What unites the mystery and the childrearing is a subtext so soft-pedaled I may be imagining it: the affection a mother feels for her infant daughter, contrasted against the antipathy a grown adult might feel towards their aging parents. It’s an in-home caregiver whose disappearance sets the plot in motion, and the chief suspects are the children of the elderly person being cared for, upset that the person who spends time caring for their parents might end up cut into the will. At the end of the story, when Rebecca brings up visiting Pascal’s parents in order to follow up on this lead, the rationale of the importance of having a child know their grandparents is presented dutifully - yet these parents are never shown, and their importance to the narrative of Rebecca and Lucie is nil.
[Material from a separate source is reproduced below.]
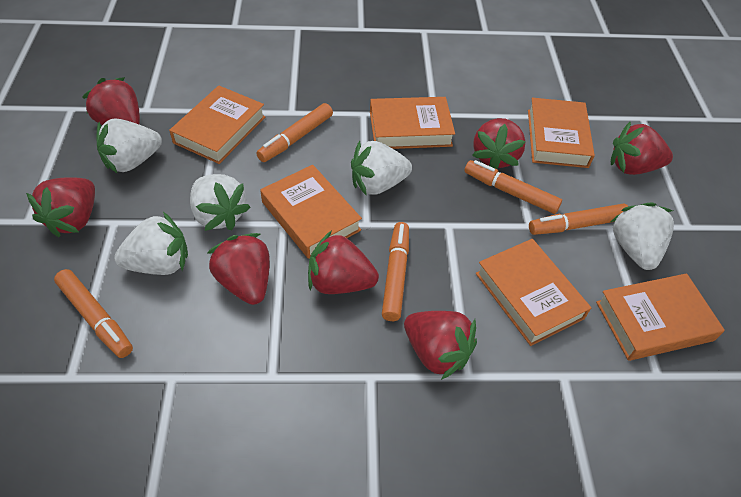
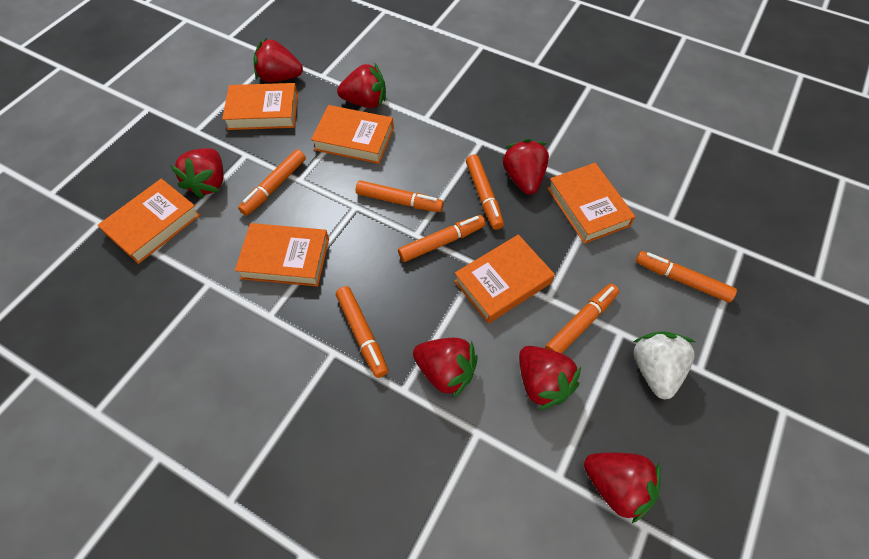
orange marker: [54,269,133,358] [256,103,333,162] [382,222,409,321] [464,160,562,214] [529,203,628,235] = 5 -> [238,149,306,216] [336,286,388,378] [356,180,444,212] [398,215,486,262] [466,154,504,230] [545,284,619,354] [636,251,737,303] = 7
white strawberry: [96,118,162,174] [114,212,188,275] [190,174,250,231] [351,141,412,196] [611,202,674,270] = 5 -> [634,331,695,400] = 1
While Girard’s previous autobio comics for Drawn and Quarterly were in black and white, this is his second book in full color, following up Fanny & Romeo, a book written by Yves Pelletier and published by Conundrum Press. The visual style recalls Max de Radigués, while the approach to coloring is comparable to Leslie Stein’s recent work. I kept thinking of Lewis Trondheim, another cartoonist known both for autobio strips and genre exercises that remain rooted in humor. The cover design is reminiscent of the books Lucy Knisley did for Fantagraphics. There’s a small running joke here where characters are told they look like other characters in the book, possibly emerging out of the cartoonist’s self-consciousness about his character designs’ self-similarity. The character of “Pascal Girard” in the book himself looks pretty similar to the self-caricature of Mike Dawson that appears in Dawson's diary comics created for social media. It’s a comic among many others that speaks a common language arrived at when one knows what they’re doing and aims for accessibility. It’s easy to overlook this work, but its virtues are real. Prose has its beach reads, which achieve their readability through suspense and reader investment in the plot, and comics has these works that achieve similar buoyancy through lively drawing that captures the gestures of everyday life.